Michael Rubin
With their increasing attacks on shipping passing through the Bab el-Mandeb Strait and the Red Sea, the Houthis, an Iranian-backed tribal group from the Saada region of Yemen who seized power a decade ago, continue to endanger freedom of navigation and trade. The Biden administration initially used the U.S. Navy to counter the threat, but this was, at best, whack-a-mole and, at worst, military virtue signaling that wasted tremendous resources for little result. The Biden administration has quietly acknowledged failure by withdrawing the USS Dwight D. Eisenhower Carrier Strike Group from the Red Sea to the eastern Mediterranean should fighting escalate between Israel and Hezbollah.
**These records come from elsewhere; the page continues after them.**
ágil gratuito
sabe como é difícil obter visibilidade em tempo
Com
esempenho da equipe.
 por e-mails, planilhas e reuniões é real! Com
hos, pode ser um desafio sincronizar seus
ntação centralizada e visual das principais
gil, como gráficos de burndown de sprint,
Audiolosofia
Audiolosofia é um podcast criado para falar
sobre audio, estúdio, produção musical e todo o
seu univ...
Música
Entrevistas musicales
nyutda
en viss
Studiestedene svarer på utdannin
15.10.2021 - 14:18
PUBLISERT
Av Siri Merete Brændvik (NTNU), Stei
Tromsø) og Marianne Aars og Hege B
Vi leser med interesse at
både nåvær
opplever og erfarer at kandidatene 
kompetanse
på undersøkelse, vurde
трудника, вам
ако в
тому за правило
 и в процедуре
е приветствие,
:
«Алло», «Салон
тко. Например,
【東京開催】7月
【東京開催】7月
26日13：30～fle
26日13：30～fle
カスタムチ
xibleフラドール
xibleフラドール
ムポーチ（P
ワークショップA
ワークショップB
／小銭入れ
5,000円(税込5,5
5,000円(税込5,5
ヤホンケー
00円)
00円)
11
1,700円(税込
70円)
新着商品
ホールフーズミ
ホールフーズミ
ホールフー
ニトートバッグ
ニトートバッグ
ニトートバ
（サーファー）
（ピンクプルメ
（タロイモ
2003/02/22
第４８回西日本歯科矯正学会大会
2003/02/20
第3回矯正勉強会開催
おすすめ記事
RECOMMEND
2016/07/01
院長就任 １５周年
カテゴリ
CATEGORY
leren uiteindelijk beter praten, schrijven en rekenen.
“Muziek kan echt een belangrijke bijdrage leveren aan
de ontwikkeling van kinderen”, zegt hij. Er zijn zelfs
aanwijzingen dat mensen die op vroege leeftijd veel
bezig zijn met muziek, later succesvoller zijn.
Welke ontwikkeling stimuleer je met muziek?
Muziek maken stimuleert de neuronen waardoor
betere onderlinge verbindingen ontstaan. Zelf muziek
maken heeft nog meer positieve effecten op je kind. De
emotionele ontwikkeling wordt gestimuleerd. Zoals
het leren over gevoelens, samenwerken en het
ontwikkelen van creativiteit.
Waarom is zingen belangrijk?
From the very beginning, a far better military strategy to counter the Houthi threat might have been to use the Somaliland airport at Berbera to run operations to counter Houthi threats and protect shipping. While it takes 4,000 men to crew an aircraft carrier, it takes only four to crew an Osprey or two to fly and fight in an F-16. President Joe Biden’s team, however, often downplays military strategies in favor of the belief that diplomacy alone can end threats posed by ideological and aggressive adversaries.
Here, too, though, a lack of creativity and attention to local dynamics lead the White House and State Department to miss opportunities to end the Houthi threat and bring stability and prosperity to the Yemeni people.